Reputation: 1
I'm looking for a collation that sorts by ASCII but case insensitive but I am not having any luck finding one. To be explicit, the order I'm looking for is...
!
"
#
$
%
&
'
(
)
*
+
,
-
.
/
0
1
2
3
4
5
6
7
8
9
:
;
<
=
>
?
@
[
\
]
^
_
`
A
a
B
b
C
c
D
d
E
e
F
f
G
g
H
h
I
i
J
j
K
k
L
l
M
m
N
n
O
o
P
p
Q
q
R
r
S
s
T
t
U
u
V
v
W
w
X
x
Y
y
Z
z
{
|
}
~
This would also seem to fit into (for this set of characters) Windows Code Page 1252 but I have to admit, I'm not expert of code pages and could be reading this wrong. https://en.wikipedia.org/wiki/Windows-1252
I've tried a number of collations in queries to test them out...
SQL_Latin1_General_CP1_CI_AS
SQL_Latin1_General_CP850_CI_AI
SQL_Latin1_General_CP850_CS_AS
SQL_Latin1_General_CP850_CS_AS
SQL_Latin1_General_CP437_CI_AS
But they are all getting similar results for this set and none of them are what I'm looking for. Some of the Binary sorts (ie SQL_Latin1_General_CP850_BIN
) come close but they aren't case insensitive.
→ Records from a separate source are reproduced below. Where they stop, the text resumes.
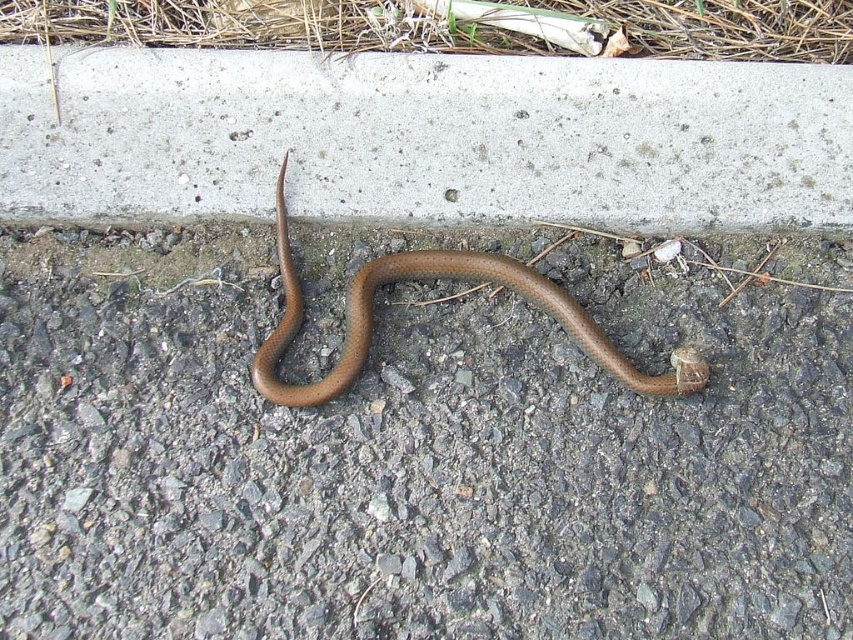
Question: Which point is farther from the camera taking this photo?

Choices:
 (A) (670, 124)
 (B) (476, 259)
 (C) (543, 556)
 (D) (721, 12)

Answer: (D)

Question: Is green grass at upper center below brown matte snake at center?

Choices:
 (A) yes
 (B) no

Answer: (B)

Question: Can you confirm if brown rubber snake at lower center is wider than gray concrete curb at upper center?

Choices:
 (A) no
 (B) yes

Answer: (B)

Question: In this image, where is brown rubber snake at lower center located relative to green grass at upper center?

Choices:
 (A) below
 (B) above

Answer: (A)

Question: Which of the following is the farthest from the observer?

Choices:
 (A) brown matte snake at center
 (B) gray concrete curb at upper center
 (C) green grass at upper center
 (D) brown rubber snake at lower center

Answer: (C)

Question: Considering the real-world distances, which object is farthest from the brown matte snake at center?

Choices:
 (A) brown rubber snake at lower center
 (B) green grass at upper center
 (C) gray concrete curb at upper center

Answer: (B)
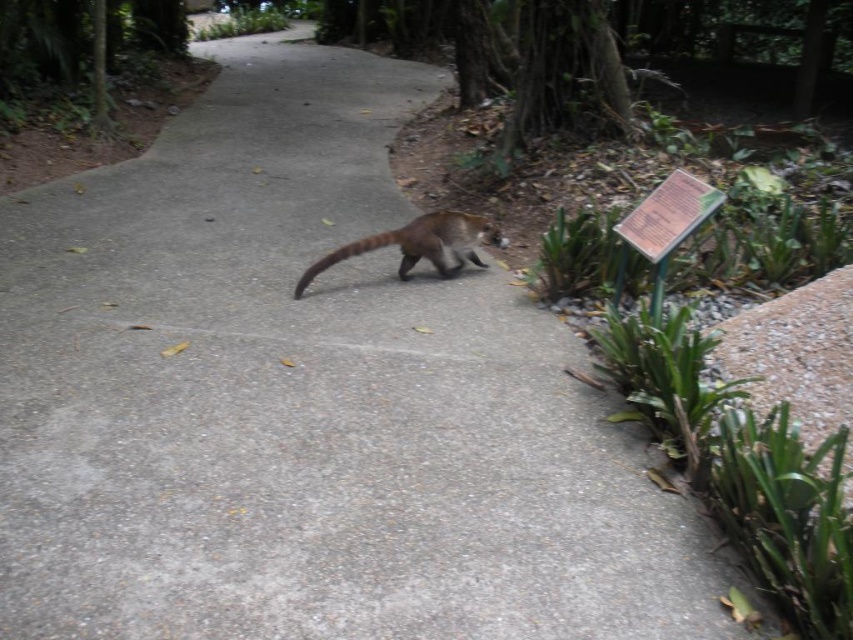
Question: Which object appears farthest from the camera in this image?

Choices:
 (A) brown fuzzy tail at center
 (B) green plastic sign at right

Answer: (A)

Question: From the image, what is the correct spatial relationship of green plastic sign at right in relation to brown fuzzy tail at center?

Choices:
 (A) left
 (B) right

Answer: (B)

Question: Is green plastic sign at right positioned at the back of brown fuzzy tail at center?

Choices:
 (A) yes
 (B) no

Answer: (B)

Question: Does green plastic sign at right appear on the left side of brown fuzzy tail at center?

Choices:
 (A) yes
 (B) no

Answer: (B)

Question: Among these objects, which one is nearest to the camera?

Choices:
 (A) green plastic sign at right
 (B) brown fuzzy tail at center

Answer: (A)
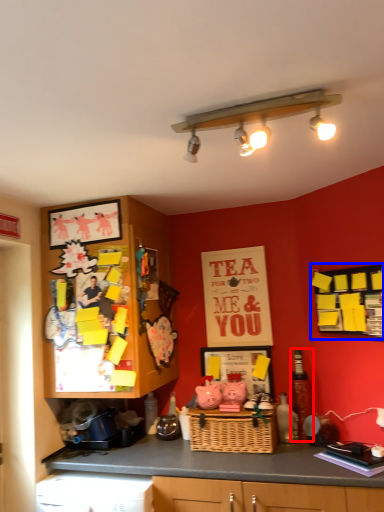
Question: Which of the following is the closest to the observer, bottle (highlighted by a red box) or bulletin board (highlighted by a blue box)?

Choices:
 (A) bottle
 (B) bulletin board

Answer: (B)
I can do it through a query like...
SELECT char_test
FROM code_page_test
ORDER BY ASCII(LOWER (char_test))
but is there a collation setting to get this sort order?
Thanks.
Upvotes: -3
Views: 132
Reputation: 10024
As others have commented, there is no collation that does what you want.
Scroll down to the better option 2 alternative below.
However, you can accomplish this by creating a sort string where each character c
is replaced by LOWER(c) + c
, and applying COLLATE Latin1_General_BIN
. This will effectively sort each character in ASCII order, case insensitive and then sort uppercase before lowercase before moving to the next character.
A variation might be to just replace alphabetic characters (upper and lower) in the manner described above.
SELECT *
FROM Data D
CROSS APPLY (
SELECT
CASE WHEN D.String IS NOT NULL
THEN STRING_AGG(LOWER(c) + c, '') WITHIN GROUP(ORDER BY S.value)
END
COLLATE Latin1_General_BIN
AS SortString
FROM GENERATE_SERIES(1, LEN(D.String)) S
CROSS APPLY(SELECT SUBSTRING(D.String, S.value, 1) AS c) C
) S
ORDER BY S.SortString
The IS NULL
check prevents a null string from sorting the same as an empty or blank string.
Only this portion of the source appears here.